Task instructions: From the records below, extract every line from the one containing "mesma casa do" down to the one containing "vista a independência", including both of those lines, and reproduce them word for word.

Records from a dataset
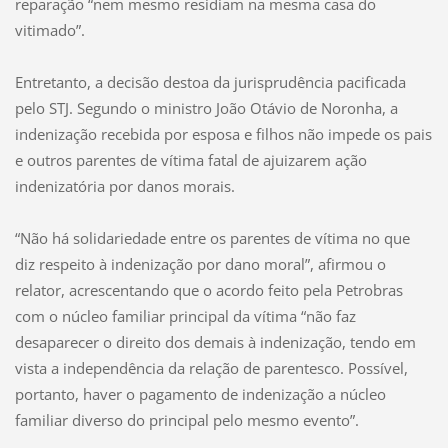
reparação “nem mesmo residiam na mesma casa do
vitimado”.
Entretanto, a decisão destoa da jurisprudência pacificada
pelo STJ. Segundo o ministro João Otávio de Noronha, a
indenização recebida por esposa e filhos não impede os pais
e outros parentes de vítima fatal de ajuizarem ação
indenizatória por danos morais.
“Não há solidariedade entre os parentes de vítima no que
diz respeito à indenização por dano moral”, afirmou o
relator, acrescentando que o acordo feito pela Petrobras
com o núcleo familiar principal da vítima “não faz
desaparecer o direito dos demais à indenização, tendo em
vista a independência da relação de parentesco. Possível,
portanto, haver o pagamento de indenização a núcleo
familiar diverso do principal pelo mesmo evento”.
==
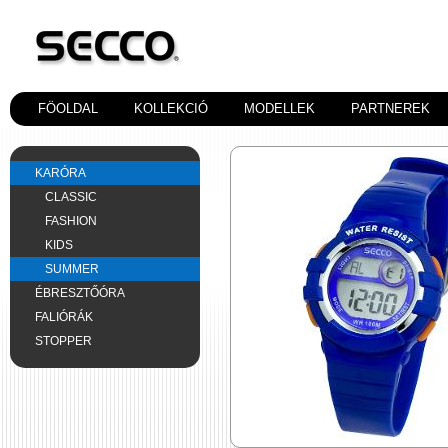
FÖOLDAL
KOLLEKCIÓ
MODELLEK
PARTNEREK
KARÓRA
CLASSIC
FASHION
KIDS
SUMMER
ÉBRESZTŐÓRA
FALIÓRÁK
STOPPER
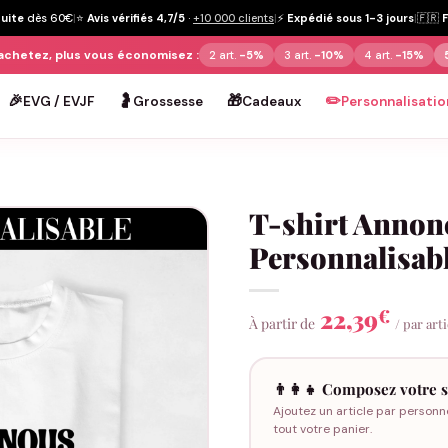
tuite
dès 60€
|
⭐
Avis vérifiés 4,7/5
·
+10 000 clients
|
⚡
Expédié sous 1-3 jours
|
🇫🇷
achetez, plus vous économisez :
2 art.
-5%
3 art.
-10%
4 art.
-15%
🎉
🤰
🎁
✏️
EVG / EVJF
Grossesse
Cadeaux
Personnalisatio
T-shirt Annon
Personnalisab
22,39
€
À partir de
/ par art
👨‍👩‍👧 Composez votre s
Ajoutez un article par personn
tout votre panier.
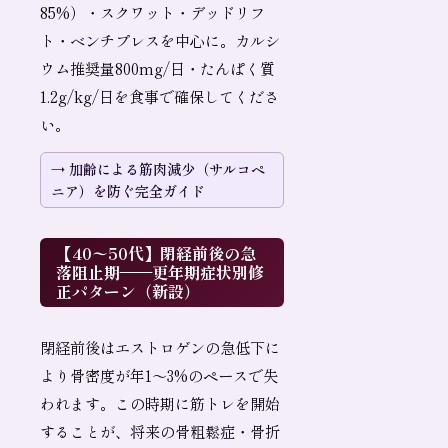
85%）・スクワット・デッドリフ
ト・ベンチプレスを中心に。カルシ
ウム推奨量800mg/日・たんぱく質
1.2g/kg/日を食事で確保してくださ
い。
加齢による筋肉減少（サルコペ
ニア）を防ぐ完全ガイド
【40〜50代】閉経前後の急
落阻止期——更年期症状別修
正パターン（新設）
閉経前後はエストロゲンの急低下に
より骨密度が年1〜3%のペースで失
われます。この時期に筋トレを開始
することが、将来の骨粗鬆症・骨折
==
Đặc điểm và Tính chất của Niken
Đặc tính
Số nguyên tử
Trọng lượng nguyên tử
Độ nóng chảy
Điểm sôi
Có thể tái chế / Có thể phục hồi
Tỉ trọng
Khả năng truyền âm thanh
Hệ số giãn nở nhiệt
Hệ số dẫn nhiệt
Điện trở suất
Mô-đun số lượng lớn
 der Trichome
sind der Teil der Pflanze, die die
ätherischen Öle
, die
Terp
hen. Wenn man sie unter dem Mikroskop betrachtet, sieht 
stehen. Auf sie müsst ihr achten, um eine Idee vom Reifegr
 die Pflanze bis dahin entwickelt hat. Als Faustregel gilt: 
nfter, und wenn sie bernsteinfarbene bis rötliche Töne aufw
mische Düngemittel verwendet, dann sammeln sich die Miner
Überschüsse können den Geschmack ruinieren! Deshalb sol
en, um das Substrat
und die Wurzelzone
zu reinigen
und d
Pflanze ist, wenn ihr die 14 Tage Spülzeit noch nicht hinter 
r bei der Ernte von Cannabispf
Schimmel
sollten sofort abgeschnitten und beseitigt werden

Result of the exercise:
reparação “nem mesmo residiam na mesma casa do
vitimado”.
Entretanto, a decisão destoa da jurisprudência pacificada
pelo STJ. Segundo o ministro João Otávio de Noronha, a
indenização recebida por esposa e filhos não impede os pais
e outros parentes de vítima fatal de ajuizarem ação
indenizatória por danos morais.
“Não há solidariedade entre os parentes de vítima no que
diz respeito à indenização por dano moral”, afirmou o
relator, acrescentando que o acordo feito pela Petrobras
com o núcleo familiar principal da vítima “não faz
desaparecer o direito dos demais à indenização, tendo em
vista a independência da relação de parentesco. Possível,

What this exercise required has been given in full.